Encrypted Boot for Systemd/Dracut

Part of the problem here seems to be less that stellar systems co-ordination between the two components. Additionally, the way systemd supports passphraseless encrypted volumes has been evolving for a while but changed again in v246 to mirror the Debian method. Since cloud images are usually pretty up to date, I’ll describe this new way. Each encrypted volume is referred to by UUID (which will be the UUID of the containing partition returned by blkid). To get dracut to boot from an encrypted partition, you must pass in

rd.luks.uuid=<UUID>

but you must also have a key file named

/etc/cryptsetup-keys.d/luks-<UUID>.key

And, since dracut hasn’t yet caught up with this, you usually need a cryptodisk.conf file in /etc/dracut.conf.d/ which contains

install_items+=" /etc/cryptsetup-keys.d/* " Grub and EFI Booting Encrypted Images

Traditionally grub is actually installed into the disk master boot record, but for EFI boot that changed and the disk (or VM image) must have an EFI System partition which is where the grub.efi binary is installed. Part of the job of the grub.efi binary is to find the root partition and source the /boot/grub1/grub.cfg. When you install grub on an EFI partition a search for the root by UUID is actually embedded into the grub binary. Another problem is likely that your distribution customizes the location of grub and updates the boot variables to tell the system where it is. However, a cloud image can’t rely on the boot variables and must be installed in the default location (\EFI\BOOT\bootx64.efi). This default location can be achieved by adding the –removable flag to grub-install.

### Problems to work on
(a) Extract word for word from the encrypted boot passage the part that begins at the words "Traditionally grub is" and stops after the words "flag to grub-install.".
(b) Say whether each statement agrees with the encrypted boot passage. Answer yes or no for each, and quote the deciding words. (i) In v246, systemd changed how it supports passphraseless encrypted volumes so that it mirrors the Debian method. (ii) Each encrypted volume is referred to by its label. (iii) A cloud image can rely on the boot variables to find grub.
The entries are not needed here.

### Recorded information
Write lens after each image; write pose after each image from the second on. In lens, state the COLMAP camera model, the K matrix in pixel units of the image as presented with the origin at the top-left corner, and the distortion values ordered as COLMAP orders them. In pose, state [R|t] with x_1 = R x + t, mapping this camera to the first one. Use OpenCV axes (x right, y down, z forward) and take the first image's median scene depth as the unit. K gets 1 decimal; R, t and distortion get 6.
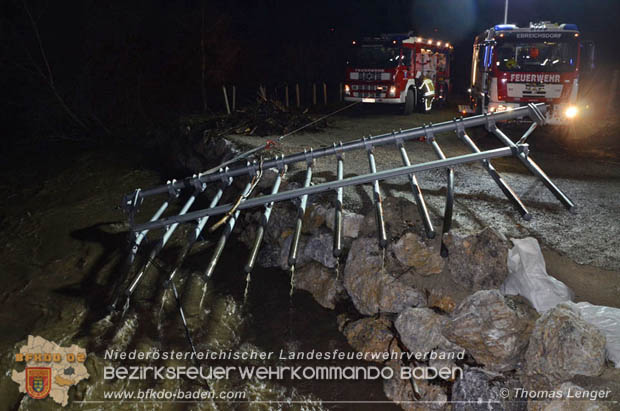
lens RADIAL K [[492.9, 0, 310.0], [0, 492.9, 205.5], [0, 0, 1]] dist [-0.173675, 0.170458]
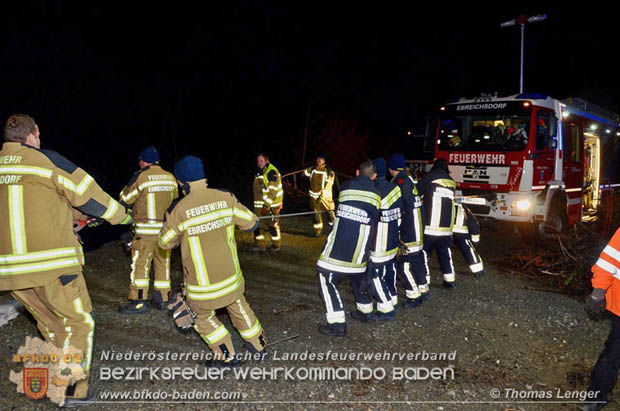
lens RADIAL K [[492.9, 0, 310.0], [0, 492.9, 205.5], [0, 0, 1]] dist [-0.173675, 0.170458]
pose [[0.876704, 0.073365, -0.475402, 0.424728], [-0.171947, 0.970800, -0.167277, -0.009883], [0.449248, 0.228397, 0.863719, 0.145328]]
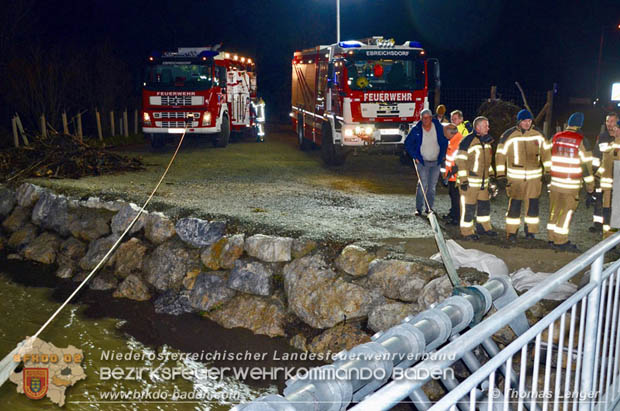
lens RADIAL K [[690.5, 0, 310.0], [0, 690.5, 205.5], [0, 0, 1]] dist [-0.001109, 0.004123]
pose [[0.908006, -0.071278, 0.412849, -0.174732], [0.116998, 0.989357, -0.086509, 0.033064], [-0.402289, 0.126853, 0.906682, -0.112359]]
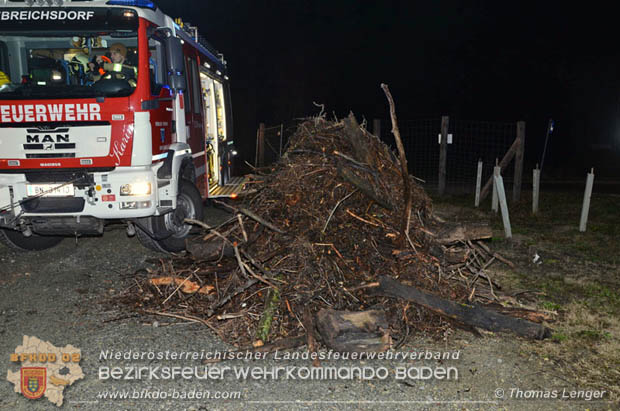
lens RADIAL K [[546.2, 0, 310.0], [0, 546.2, 205.5], [0, 0, 1]] dist [-0.134668, 0.174315]
pose [[0.951770, -0.047792, 0.303067, 0.378419], [0.093914, 0.985760, -0.139486, -0.067708], [-0.292085, 0.161221, 0.942706, 0.341373]]
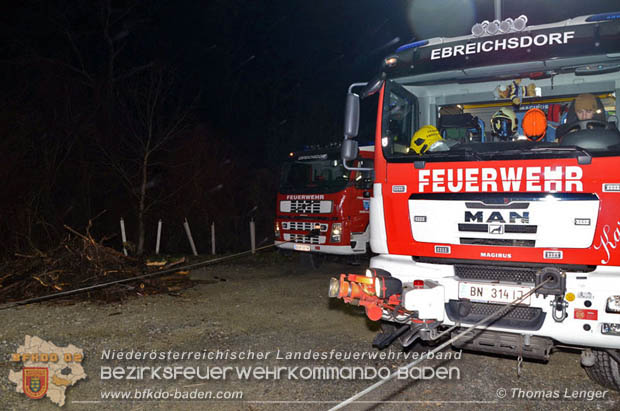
lens RADIAL K [[492.9, 0, 310.0], [0, 492.9, 205.5], [0, 0, 1]] dist [-0.173675, 0.170458]
pose [[0.969450, 0.016655, -0.244721, 0.300265], [-0.086419, 0.956913, -0.277217, -0.111243], [0.229560, 0.289897, 0.929119, 0.484744]]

### Answers
(a)
Traditionally grub is actually installed into the disk master boot record, but for EFI boot that changed and the disk (or VM image) must have an EFI System partition which is where the grub.efi binary is installed. Part of the job of the grub.efi binary is to find the root partition and source the /boot/grub1/grub.cfg. When you install grub on an EFI partition a search for the root by UUID is actually embedded into the grub binary. Another problem is likely that your distribution customizes the location of grub and updates the boot variables to tell the system where it is. However, a cloud image can’t rely on the boot variables and must be installed in the default location (\EFI\BOOT\bootx64.efi). This default location can be achieved by adding the –removable flag to grub-install.

(b)
(i) Yes: "changed again in v246 to mirror the Debian method"
(ii) No: "Each encrypted volume is referred to by UUID"
(iii) No: "a cloud image can’t rely on the boot variables"